By Richard Hubbard
LONDON – Worries over Europe’s banks and uncertain prospects for a hefty slate of eurozone debt sales this week kept markets volatile on Monday, with shares weaker and the single currency off lows but vulnerable to further losses.
German and U.S. data provided some relief but the euro zone’s deep-seated problems kept investors wary, and a meeting between German Chancellor Angela Merkel and French President Nicolas Sarkozy later today will be closely watched for fresh developments.
The MSCI world equity index held onto a slight gain of just 0.1% despite a weaker session on Asian markets.
The FTSEurofirst 300 index of top European shares gave up early gains to be slightly weaker, falling 0.3% to 1010.40 points, having been hit last week by worries over bank capital raising plans following a deeply discounted rights issue by UniCredit.
Shares in Italy’s biggest bank by assets fell again on Monday and trading in the rights to buy into the cash call were suspended, fuelling speculation other lenders may be deterred from using rights issues to plug capital shortfalls.
UniCredit’s rights issue is a litmus test for banking stocks at a time when many European lenders are under pressure to shore up their capital buffers to withstand the spreading debt crisis.
The Italian bank’s shares have lost 37% since it priced the 7.5-billion euro (US$9.5-billion) capital increase, trading in the rights to buy into the cash call were suspended, fuelling speculation other lenders may be deterred from using rights issues to plug capital shortfalls.
The euro, which fell to a 16-month low in Asian trade of US$1.2666, recovered to US$1.2760 in volatile trade to stand up around 0.5% for the day as traders covered short positions.
“These are testing times for the currency and the scale of the recent decline seems to have caught some people by surprise,” said Geoffrey Yu, currency strategist at UBS.
A busy week of government bond issues features triple-A issuers Germany, Netherlands and Austria, but most interest will be on sales by Spain and Italy on Thursday and Friday.
“The main focus is still the Italian and Spanish supply. While we’ve got that lurking over us I think the market is likely to still be a little bit wary,” said Eric Wand, strategist at Lloyds Bank in London.

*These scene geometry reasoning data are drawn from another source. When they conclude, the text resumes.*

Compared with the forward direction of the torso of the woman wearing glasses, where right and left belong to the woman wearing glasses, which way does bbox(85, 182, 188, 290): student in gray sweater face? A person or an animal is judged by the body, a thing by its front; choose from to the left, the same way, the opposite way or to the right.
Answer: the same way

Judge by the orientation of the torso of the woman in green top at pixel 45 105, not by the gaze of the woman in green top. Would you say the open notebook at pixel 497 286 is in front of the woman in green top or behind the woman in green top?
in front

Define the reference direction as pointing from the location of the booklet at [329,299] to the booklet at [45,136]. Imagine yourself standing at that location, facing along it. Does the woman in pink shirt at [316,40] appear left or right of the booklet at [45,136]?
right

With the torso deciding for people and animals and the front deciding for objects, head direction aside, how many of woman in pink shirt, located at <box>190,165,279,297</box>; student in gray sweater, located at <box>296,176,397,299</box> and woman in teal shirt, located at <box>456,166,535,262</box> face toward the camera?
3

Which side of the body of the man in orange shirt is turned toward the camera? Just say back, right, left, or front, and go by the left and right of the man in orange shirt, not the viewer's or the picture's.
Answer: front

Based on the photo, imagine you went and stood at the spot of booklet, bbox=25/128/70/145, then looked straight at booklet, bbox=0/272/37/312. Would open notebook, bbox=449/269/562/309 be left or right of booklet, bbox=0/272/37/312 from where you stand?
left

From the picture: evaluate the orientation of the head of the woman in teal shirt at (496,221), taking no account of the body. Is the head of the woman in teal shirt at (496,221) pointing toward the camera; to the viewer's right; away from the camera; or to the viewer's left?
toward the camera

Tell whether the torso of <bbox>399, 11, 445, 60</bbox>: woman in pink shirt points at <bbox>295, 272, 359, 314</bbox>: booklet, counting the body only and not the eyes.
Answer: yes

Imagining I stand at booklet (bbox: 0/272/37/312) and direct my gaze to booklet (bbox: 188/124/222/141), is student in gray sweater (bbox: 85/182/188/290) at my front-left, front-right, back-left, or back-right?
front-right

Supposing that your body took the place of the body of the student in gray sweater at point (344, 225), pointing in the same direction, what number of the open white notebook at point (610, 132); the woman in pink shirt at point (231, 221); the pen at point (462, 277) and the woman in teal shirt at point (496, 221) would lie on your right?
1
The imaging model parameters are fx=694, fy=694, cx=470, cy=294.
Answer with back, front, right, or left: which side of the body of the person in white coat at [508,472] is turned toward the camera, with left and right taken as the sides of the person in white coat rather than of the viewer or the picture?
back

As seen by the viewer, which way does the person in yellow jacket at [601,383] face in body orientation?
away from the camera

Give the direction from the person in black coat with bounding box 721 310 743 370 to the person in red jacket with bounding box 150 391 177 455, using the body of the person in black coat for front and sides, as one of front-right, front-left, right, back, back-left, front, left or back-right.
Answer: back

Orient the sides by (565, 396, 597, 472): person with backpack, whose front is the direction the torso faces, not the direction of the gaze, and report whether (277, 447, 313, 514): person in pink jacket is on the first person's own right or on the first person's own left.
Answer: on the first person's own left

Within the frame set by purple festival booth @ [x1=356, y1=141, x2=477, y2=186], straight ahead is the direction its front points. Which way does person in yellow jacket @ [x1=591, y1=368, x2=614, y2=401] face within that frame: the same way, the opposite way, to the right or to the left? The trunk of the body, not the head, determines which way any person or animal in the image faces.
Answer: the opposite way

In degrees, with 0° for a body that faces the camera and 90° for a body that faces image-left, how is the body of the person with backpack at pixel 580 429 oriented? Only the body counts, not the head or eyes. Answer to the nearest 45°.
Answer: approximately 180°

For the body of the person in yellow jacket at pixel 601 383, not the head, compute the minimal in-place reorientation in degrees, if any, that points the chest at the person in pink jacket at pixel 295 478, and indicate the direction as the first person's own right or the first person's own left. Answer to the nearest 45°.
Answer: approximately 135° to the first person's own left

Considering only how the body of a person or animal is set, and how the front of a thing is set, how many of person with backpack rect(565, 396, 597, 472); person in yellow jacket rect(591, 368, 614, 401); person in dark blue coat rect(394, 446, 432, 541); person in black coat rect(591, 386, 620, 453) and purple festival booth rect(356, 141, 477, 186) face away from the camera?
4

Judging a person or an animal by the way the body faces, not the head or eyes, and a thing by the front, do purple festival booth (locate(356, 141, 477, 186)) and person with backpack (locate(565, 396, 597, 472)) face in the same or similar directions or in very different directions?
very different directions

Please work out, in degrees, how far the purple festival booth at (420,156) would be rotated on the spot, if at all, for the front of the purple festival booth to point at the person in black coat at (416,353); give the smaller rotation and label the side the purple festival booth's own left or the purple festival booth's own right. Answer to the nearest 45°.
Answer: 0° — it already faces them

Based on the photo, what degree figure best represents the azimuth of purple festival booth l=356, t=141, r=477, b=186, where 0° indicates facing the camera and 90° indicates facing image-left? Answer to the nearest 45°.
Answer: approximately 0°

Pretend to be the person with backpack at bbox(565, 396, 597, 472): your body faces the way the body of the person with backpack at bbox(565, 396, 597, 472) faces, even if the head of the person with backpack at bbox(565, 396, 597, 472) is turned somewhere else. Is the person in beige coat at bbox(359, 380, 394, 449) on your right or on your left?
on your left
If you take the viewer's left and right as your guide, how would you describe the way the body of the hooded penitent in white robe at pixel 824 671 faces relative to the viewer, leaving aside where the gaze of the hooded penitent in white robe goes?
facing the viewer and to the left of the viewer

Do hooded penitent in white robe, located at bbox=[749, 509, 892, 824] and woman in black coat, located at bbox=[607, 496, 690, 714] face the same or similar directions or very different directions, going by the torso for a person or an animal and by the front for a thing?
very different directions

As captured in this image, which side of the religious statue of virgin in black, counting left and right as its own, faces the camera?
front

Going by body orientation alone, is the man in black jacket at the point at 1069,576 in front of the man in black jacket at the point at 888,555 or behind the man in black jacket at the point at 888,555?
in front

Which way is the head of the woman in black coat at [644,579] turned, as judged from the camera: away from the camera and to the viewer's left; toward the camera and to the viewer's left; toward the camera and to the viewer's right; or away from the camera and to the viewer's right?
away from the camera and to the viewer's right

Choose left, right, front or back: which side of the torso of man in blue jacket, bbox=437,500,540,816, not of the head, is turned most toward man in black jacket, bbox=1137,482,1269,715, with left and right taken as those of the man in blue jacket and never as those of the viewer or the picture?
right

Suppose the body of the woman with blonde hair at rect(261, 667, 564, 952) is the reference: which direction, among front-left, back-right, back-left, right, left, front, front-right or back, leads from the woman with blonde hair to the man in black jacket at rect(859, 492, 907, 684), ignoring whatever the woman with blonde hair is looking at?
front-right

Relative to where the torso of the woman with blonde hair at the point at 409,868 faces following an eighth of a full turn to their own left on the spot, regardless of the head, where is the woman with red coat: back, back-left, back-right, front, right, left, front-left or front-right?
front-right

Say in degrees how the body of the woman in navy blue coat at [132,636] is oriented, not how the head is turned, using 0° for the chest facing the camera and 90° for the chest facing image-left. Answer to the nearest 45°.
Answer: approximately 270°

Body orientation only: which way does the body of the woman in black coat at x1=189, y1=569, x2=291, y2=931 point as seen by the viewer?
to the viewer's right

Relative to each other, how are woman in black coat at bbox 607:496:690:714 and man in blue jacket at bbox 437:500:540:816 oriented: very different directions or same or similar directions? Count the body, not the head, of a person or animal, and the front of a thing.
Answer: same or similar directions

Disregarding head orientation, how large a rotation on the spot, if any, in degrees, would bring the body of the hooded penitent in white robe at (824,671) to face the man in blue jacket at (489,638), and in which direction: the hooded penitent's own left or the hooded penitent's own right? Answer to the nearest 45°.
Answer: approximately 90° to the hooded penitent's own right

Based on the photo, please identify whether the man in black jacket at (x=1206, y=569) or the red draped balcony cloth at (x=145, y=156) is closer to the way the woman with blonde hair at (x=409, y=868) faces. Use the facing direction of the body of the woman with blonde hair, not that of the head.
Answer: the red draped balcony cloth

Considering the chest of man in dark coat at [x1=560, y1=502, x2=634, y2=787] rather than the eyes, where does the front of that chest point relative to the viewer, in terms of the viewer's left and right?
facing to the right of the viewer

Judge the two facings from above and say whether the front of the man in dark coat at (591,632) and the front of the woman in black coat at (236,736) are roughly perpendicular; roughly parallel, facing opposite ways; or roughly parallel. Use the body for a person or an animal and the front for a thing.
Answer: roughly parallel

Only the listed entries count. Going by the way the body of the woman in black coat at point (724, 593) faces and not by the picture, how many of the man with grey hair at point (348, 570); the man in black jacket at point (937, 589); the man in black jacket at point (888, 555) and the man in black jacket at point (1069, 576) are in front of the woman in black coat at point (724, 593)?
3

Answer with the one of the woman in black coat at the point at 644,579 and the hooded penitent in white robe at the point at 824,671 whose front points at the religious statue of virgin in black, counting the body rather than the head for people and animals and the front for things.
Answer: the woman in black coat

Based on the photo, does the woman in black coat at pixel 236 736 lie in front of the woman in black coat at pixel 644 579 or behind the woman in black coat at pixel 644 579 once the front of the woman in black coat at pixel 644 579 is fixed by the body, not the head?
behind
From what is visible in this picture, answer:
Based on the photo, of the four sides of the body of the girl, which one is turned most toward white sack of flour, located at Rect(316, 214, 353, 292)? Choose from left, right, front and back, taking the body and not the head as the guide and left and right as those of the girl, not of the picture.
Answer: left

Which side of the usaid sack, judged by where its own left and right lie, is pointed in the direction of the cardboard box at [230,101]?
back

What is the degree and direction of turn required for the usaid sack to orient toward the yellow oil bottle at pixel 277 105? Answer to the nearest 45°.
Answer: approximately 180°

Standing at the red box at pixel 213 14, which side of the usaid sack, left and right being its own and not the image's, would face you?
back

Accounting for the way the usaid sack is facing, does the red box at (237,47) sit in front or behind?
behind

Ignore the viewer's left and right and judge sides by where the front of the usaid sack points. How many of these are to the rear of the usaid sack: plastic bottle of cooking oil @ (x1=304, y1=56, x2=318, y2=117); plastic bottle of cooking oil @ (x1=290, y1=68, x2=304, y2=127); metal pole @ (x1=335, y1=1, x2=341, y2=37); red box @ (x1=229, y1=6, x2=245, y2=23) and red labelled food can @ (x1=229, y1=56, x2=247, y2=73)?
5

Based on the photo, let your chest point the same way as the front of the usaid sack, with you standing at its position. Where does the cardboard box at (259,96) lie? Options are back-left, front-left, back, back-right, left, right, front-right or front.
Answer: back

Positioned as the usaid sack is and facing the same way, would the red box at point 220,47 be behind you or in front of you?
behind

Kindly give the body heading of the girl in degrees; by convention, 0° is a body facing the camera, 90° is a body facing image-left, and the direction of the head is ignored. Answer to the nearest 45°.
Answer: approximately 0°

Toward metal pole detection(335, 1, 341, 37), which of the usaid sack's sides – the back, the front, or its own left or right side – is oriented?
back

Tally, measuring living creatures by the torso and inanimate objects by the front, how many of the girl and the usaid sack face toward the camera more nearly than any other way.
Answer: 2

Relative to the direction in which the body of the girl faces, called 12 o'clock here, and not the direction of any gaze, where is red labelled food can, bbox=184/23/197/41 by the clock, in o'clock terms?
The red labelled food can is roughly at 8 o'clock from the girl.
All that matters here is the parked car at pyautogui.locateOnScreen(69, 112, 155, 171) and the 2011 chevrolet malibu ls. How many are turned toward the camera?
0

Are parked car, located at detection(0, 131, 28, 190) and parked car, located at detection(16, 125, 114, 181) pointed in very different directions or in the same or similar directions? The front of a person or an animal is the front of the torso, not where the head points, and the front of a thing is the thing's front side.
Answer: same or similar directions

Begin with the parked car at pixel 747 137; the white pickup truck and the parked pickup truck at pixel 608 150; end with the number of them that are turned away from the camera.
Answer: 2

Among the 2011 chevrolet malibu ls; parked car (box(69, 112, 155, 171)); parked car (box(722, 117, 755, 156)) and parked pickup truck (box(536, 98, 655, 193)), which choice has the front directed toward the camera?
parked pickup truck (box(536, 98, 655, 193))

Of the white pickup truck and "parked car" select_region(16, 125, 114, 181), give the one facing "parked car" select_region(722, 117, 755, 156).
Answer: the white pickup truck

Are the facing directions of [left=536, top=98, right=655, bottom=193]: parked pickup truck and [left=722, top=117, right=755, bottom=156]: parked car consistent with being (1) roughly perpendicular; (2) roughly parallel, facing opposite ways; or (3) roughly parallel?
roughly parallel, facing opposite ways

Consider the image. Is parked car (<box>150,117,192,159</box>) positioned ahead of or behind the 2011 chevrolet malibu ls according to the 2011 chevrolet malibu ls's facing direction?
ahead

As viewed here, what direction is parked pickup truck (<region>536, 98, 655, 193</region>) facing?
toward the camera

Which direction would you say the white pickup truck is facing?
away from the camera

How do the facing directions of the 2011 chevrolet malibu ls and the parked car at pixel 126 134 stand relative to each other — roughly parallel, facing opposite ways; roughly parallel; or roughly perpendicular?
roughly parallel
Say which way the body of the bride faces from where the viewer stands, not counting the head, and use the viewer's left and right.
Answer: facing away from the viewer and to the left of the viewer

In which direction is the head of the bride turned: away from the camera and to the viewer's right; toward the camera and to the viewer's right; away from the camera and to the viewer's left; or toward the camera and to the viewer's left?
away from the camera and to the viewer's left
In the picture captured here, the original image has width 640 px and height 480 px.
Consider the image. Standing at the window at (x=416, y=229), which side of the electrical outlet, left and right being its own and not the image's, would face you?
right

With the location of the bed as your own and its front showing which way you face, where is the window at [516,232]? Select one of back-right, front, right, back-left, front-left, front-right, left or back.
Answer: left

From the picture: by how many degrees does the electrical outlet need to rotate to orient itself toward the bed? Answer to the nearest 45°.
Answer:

Italian 10-year paper yielded around 7.13%, firmly above the 7.0% level widely seen as unsustainable. Spanish equivalent bonds were at 5.74%.
ECONOMIC DATA BRIGHTENS
Friday’s upbeat U.S. jobs data showed the jobless rate dropped to a near three-year low of 8.5%, and nonfarm payrolls increased by 200,000.
On Monday German exports jumped 2.5% in November, unexpectedly widening the trade surplus in a sign Europe’s largest economy is still outpacing peers.
But rising debt tensions took the shine off both sets of figures, with a German magazine reporting on Saturday the International Monetary Fund was losing confidence in Greece’s ability to clean up its public finances.
Also, an adviser to Germany’s finance minister told a Greek newspaper a 50% writedown on Greek debt holdings – a key part of Greece’s debt swap deal – was not enough to put the country’s huge debt on a viable footing.
Underscoring the bearish view on the euro, currency speculators boosted short positions in the currency to record levels in the week ended Jan. 3, data from the Commodity Futures Trading Commission showed on Friday.
Investors also remained concerned about Hungary after Fitch downgraded the country’s sovereign debt to ’junk’ status with a negative outlook, suggesting the investment climate was not going to get any better.
A stronger dollar tends to weigh on commodities that are priced in the currency, and both precious and industrial metals lost ground.
Copper slipped around 0.5% to US$7,540 a tonne, while gold was little changed at around US$1,620 an ounce level.